Listed records:
^^^^^^^^

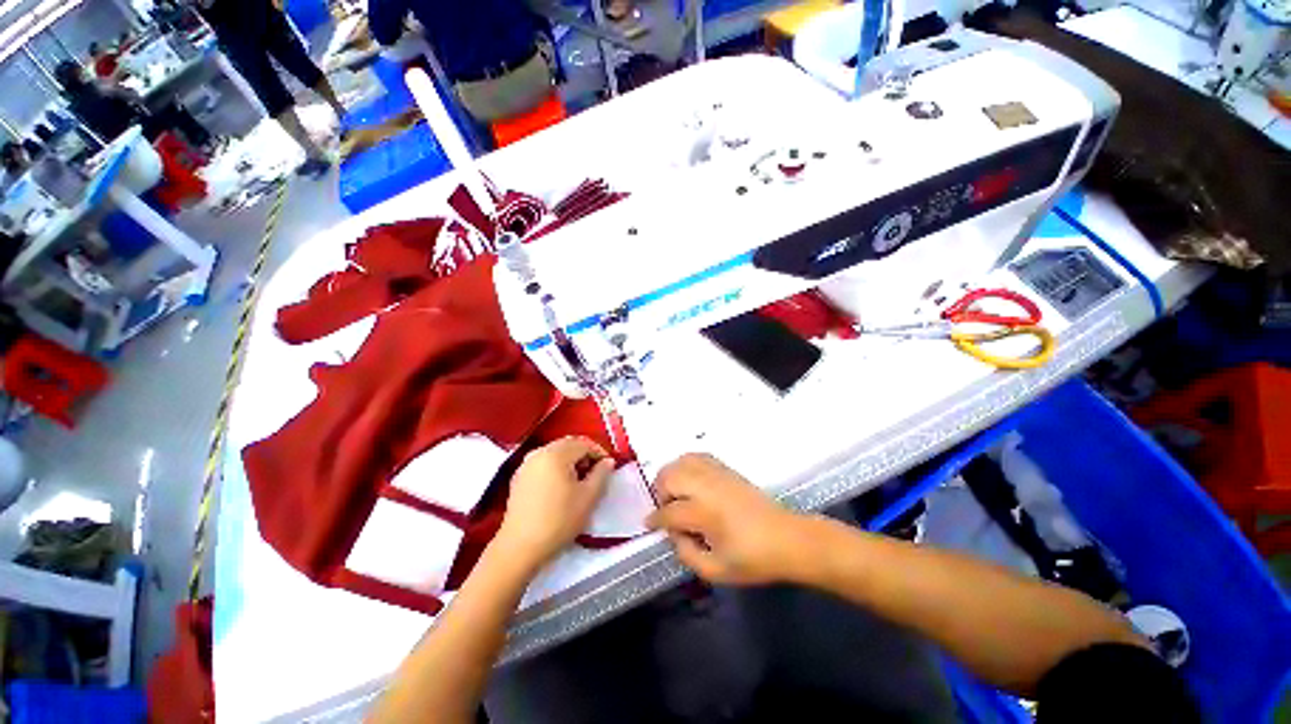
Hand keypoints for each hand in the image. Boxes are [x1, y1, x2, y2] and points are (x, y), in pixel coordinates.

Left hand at [494, 437, 613, 569]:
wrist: (520, 548)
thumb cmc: (559, 520)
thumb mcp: (588, 497)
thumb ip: (601, 474)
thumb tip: (608, 461)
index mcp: (556, 453)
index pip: (584, 443)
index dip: (599, 453)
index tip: (608, 468)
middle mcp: (539, 452)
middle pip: (568, 444)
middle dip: (584, 455)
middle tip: (596, 473)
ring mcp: (526, 464)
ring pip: (555, 453)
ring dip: (570, 461)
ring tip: (580, 481)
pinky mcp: (518, 478)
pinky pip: (543, 463)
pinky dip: (556, 468)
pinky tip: (561, 487)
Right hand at [646, 454, 805, 584]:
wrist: (788, 539)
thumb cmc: (753, 559)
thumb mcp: (716, 571)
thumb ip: (686, 554)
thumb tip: (673, 534)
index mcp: (705, 513)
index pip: (669, 511)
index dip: (656, 519)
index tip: (649, 524)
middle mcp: (708, 487)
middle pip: (671, 476)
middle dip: (660, 491)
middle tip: (664, 508)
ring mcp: (718, 474)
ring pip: (683, 461)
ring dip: (672, 475)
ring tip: (675, 493)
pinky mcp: (727, 469)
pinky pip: (699, 457)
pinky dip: (687, 464)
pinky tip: (690, 481)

^^^^^^^^

Work to be completed: Would you retype the material exactly, omitting each picture?

Solution for this exercise:
Hand keypoints for each hand in the image. Boxes are [x1, y1, x2, y2] and points are (x, y), in pixel coordinates.

Left hand at [494, 437, 613, 569]:
wrist: (520, 548)
thumb cmc: (559, 520)
thumb mcp: (588, 497)
thumb ip: (601, 474)
thumb tip: (608, 461)
index mcp: (556, 453)
index pip: (584, 443)
index dip: (599, 453)
index tip: (608, 468)
middle mcp: (539, 452)
middle pip: (568, 444)
middle dip: (584, 455)
middle tip: (596, 473)
ring mcp: (526, 464)
ring pip: (555, 453)
ring dip: (570, 461)
ring tip: (580, 481)
pinky mcp: (518, 478)
pinky pip: (543, 463)
pinky dip: (556, 468)
pinky tip: (561, 487)
Right hand at [646, 454, 805, 584]:
wrist: (788, 539)
thumb cmc: (753, 559)
thumb mcp: (716, 571)
thumb ip: (686, 554)
thumb tip: (673, 534)
index mcp: (705, 513)
index pip: (669, 511)
index dip: (656, 519)
index tip: (649, 524)
middle mcp: (708, 487)
middle pip: (671, 476)
middle dip: (660, 491)
middle tip: (664, 508)
ring mcp: (718, 474)
ring pip: (683, 461)
ring dip: (672, 475)
ring tip: (675, 493)
pinky mcp: (727, 469)
pinky pip: (699, 457)
pinky dip: (687, 464)
pinky tip: (690, 481)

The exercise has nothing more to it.